[DATA EXCERPTS]

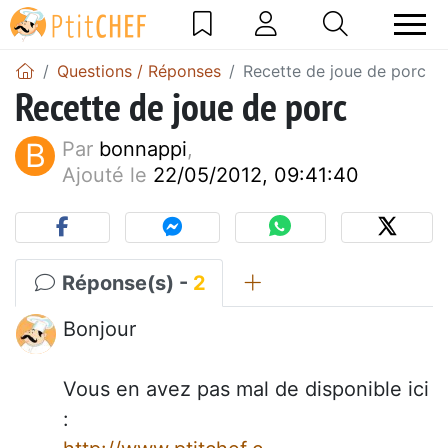
Questions / Réponses
Recette de joue de porc
Recette de joue de porc
B
Par
bonnappi
,
Ajouté le
22/05/2012, 09:41:40
Réponse(s) -
2
Bonjour
Vous en avez pas mal de disponible ici
:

[/DATA EXCERPTS]

The records above must be output exactly, except for their pictures.

SOLUTION TO THIS TASK:
Questions / Réponses
Recette de joue de porc
Recette de joue de porc
B
Par
bonnappi
,
Ajouté le
22/05/2012, 09:41:40
Réponse(s) -
2
Bonjour
Vous en avez pas mal de disponible ici
:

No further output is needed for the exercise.